London: The treaty between Britain and Jordan which will eventually pave the way for radical Muslim cleric Abu Qatada to be deported from the UK has been officially published in Jordan.
The publishing in Jordanian government`s `Official Gazette is a necessary step before the treaty can be fully ratified and enforced.
"Whilst further steps remain, our focus is on seeing Abu Qatada on a plane to Jordan at the earliest opportunity," UK security minister James Brokenshire said.
An exchange of diplomatic letters is also necessary between the two countries.
Once the ratification process is complete, the UK government will need to restart deportation proceedings.
Last month, Jordan`s parliament approved the treaty with the UK designed to facilitate the deportation of 53-year-old Qatada.
Qatada has indicated he will not challenge deportation once the treaty has been fully ratified.
Britain has been trying to deport the cleric since 2005, who is wanted in his home country on terror-related charges.

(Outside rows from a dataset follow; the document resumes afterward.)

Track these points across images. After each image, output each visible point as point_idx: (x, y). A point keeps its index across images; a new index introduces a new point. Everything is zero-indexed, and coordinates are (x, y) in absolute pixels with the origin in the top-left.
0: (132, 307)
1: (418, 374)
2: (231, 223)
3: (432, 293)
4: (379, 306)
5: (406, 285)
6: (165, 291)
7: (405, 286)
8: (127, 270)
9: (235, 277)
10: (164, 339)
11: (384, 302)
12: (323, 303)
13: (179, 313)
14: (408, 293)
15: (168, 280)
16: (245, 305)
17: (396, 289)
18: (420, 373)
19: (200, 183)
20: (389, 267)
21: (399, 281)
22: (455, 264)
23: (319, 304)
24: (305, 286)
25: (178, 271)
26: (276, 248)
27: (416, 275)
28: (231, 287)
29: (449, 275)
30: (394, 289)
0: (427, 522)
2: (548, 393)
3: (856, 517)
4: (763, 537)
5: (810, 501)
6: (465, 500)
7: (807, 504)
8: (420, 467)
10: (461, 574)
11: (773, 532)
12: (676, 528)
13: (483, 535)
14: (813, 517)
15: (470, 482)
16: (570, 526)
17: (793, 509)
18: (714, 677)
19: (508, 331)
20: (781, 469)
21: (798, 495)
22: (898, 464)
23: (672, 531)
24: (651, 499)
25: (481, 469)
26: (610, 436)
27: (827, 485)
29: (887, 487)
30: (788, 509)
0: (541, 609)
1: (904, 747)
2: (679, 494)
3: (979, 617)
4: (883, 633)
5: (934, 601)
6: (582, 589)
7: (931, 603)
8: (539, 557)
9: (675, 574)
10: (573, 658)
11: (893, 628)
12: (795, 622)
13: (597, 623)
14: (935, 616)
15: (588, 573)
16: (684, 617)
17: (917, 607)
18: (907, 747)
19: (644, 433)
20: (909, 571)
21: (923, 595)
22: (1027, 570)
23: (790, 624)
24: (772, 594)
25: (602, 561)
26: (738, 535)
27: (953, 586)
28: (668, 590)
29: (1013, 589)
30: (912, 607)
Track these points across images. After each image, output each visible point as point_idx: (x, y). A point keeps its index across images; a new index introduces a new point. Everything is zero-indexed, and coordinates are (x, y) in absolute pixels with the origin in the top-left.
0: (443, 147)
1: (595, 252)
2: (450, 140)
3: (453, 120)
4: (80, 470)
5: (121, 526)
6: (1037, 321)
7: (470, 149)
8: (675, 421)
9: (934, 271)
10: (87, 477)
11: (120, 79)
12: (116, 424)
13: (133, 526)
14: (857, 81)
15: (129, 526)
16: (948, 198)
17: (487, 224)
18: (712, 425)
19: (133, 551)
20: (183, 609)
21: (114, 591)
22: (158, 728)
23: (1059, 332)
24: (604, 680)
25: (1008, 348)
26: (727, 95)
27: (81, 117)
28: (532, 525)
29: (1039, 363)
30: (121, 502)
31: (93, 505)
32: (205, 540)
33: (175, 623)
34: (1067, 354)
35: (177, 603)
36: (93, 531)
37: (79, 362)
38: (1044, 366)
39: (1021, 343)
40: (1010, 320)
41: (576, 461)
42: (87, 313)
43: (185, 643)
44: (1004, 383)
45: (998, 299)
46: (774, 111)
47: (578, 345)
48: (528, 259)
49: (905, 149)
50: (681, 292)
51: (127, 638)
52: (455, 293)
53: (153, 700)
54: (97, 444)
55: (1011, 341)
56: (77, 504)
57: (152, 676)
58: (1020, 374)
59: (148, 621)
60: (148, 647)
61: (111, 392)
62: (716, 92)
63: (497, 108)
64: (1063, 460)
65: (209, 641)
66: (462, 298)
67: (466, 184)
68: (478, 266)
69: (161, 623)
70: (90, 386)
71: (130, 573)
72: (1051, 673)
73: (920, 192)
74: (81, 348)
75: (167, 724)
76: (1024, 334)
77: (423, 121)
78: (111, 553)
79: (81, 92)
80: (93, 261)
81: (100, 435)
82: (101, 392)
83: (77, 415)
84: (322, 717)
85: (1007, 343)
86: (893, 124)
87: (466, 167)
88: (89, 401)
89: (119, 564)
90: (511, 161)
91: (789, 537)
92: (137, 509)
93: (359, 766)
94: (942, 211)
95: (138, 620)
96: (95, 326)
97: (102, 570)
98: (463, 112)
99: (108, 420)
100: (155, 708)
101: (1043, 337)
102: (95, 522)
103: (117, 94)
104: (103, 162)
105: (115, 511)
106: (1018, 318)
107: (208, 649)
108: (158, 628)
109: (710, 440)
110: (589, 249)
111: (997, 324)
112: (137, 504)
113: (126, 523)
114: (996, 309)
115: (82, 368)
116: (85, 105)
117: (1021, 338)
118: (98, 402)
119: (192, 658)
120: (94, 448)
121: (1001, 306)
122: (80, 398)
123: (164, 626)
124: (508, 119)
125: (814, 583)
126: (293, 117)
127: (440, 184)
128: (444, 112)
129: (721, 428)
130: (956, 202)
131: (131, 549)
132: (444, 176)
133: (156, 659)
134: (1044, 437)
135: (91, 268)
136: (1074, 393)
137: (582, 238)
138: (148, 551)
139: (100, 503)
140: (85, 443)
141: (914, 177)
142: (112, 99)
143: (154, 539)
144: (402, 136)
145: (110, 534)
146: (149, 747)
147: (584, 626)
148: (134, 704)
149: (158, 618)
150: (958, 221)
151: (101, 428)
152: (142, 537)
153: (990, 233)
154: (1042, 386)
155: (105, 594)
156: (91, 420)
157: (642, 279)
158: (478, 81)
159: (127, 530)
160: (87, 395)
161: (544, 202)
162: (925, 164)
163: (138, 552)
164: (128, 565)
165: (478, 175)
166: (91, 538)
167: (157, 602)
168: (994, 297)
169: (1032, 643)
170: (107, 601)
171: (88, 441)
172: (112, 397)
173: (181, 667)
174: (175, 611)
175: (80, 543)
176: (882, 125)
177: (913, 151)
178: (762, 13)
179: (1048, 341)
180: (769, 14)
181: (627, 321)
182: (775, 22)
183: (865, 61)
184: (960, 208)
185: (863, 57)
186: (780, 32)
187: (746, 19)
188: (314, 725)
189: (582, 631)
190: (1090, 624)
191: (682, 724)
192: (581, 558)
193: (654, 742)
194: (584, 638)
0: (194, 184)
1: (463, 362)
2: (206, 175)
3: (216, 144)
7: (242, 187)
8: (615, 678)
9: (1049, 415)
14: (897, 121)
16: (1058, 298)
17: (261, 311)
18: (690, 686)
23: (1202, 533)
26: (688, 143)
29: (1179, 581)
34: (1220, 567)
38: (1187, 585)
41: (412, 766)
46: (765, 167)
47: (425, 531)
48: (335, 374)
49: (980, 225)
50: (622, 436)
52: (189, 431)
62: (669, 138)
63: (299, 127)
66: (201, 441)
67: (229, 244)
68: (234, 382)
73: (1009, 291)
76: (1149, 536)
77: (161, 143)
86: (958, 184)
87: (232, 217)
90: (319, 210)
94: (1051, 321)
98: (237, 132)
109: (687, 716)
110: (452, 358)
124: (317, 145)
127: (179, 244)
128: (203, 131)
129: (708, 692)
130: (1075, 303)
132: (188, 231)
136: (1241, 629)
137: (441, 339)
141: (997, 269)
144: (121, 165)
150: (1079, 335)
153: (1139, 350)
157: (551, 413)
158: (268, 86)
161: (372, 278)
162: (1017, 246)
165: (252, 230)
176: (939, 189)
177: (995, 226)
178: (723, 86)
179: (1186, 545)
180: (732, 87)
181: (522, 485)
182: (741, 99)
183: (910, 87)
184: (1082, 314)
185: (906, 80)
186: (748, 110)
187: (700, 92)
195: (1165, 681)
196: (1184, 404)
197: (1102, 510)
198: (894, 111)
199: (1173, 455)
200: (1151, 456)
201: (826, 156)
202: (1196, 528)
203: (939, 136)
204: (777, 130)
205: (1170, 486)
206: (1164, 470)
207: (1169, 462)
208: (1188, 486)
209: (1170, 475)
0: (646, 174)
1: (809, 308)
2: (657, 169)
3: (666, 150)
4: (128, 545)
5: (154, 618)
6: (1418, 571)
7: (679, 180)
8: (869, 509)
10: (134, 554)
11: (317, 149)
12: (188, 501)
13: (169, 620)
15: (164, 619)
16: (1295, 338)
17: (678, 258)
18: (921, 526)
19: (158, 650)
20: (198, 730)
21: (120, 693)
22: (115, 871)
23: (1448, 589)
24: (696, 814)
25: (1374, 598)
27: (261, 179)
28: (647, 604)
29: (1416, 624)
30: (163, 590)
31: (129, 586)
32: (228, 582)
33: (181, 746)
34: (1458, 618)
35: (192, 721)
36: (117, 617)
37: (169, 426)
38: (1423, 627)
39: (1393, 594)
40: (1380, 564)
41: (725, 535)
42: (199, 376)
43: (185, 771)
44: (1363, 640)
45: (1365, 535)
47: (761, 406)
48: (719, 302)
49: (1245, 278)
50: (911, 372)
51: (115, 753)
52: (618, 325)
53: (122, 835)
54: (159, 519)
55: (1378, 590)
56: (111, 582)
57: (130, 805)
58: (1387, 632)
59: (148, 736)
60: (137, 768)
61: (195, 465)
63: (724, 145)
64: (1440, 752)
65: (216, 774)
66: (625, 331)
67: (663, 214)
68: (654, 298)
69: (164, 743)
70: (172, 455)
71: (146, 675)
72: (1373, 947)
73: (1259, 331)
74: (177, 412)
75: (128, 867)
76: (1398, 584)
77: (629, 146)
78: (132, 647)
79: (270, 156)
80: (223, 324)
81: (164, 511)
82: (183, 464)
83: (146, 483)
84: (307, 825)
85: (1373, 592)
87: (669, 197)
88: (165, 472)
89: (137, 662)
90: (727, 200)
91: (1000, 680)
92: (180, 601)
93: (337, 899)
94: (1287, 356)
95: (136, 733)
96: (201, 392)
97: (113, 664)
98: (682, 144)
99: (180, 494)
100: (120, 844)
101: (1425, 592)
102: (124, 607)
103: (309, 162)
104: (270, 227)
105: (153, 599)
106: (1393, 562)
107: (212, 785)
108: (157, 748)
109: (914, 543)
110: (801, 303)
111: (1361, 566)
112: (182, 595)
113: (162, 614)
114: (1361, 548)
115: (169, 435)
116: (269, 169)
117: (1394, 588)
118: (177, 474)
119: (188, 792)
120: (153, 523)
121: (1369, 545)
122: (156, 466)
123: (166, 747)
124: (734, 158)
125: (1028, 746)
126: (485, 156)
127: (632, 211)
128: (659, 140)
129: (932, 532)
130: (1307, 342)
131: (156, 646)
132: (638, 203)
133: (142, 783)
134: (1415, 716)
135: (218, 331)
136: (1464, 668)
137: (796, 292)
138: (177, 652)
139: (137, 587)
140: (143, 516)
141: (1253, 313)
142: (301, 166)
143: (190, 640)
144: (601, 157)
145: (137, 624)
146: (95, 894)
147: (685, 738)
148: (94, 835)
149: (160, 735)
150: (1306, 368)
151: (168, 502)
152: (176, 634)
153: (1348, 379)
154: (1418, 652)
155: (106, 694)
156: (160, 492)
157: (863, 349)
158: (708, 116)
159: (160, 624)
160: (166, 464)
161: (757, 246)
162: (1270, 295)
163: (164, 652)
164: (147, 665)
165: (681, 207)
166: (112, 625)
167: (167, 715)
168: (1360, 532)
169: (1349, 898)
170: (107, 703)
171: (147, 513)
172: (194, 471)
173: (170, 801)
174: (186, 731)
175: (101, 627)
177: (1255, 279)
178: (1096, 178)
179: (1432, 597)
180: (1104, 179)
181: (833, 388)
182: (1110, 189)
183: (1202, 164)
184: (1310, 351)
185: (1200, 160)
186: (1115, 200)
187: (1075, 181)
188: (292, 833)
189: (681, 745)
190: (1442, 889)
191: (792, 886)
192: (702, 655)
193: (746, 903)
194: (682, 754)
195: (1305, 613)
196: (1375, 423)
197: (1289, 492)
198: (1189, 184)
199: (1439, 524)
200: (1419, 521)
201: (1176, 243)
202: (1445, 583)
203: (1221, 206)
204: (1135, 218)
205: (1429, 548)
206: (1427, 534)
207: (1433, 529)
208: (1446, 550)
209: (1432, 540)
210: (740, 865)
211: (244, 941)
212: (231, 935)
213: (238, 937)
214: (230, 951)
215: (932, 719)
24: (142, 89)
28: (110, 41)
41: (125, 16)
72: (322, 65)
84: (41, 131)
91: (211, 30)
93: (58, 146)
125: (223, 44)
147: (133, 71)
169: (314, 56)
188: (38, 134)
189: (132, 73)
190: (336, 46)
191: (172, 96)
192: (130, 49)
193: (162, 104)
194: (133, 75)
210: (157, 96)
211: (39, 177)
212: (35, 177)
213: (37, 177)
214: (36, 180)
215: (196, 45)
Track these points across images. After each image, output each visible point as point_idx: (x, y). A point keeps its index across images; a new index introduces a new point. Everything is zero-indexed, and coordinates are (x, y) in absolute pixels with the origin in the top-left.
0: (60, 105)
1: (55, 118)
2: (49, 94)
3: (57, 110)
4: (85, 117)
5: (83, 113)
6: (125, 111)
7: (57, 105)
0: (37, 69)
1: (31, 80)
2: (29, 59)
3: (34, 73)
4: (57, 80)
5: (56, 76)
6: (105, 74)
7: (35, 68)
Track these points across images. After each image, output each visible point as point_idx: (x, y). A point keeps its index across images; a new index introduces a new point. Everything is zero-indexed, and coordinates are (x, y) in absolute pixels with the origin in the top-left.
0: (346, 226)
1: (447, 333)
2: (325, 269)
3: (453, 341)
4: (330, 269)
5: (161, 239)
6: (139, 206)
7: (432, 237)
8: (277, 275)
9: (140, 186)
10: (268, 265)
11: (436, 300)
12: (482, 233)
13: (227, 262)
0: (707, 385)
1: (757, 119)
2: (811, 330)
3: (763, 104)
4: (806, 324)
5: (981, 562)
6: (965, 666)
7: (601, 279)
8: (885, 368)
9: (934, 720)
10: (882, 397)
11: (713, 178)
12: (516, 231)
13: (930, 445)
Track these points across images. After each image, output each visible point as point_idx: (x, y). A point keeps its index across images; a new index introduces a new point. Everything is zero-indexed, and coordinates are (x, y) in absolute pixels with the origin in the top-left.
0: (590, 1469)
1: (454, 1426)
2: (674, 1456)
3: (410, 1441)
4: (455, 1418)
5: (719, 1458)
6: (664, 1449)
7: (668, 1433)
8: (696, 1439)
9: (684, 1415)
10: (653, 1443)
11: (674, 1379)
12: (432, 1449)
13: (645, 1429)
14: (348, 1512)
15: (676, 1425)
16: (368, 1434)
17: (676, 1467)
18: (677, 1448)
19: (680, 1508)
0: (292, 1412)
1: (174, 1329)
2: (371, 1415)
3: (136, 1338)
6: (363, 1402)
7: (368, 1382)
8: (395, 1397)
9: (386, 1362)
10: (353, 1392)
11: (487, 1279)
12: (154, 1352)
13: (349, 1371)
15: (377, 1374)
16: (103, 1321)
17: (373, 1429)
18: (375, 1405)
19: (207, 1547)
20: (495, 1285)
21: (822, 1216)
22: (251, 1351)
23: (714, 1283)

He has been detained and released several times during the legal battle and is currently being held at Belmarsh prison in London after breaching a bail condition in March.
In 1999, he was convicted of the terrorism charges in his absence in Jordan and sentenced to life in prison.
He now faces a retrial on those charges, but his lawyers have said some of the evidence may have come from people who were tortured to make them implicate him.
The treaty ensures his right to a fair trial.
Qatada fled with his wife and children to the UK in 1993 using a forged UAE passport.
He requested asylum on grounds of religious persecution, claiming he had been tortured in Jordan.
Qatada, wanted in Jordan on alleged terror charges, has fought against his deportation from the UK for almost eight years.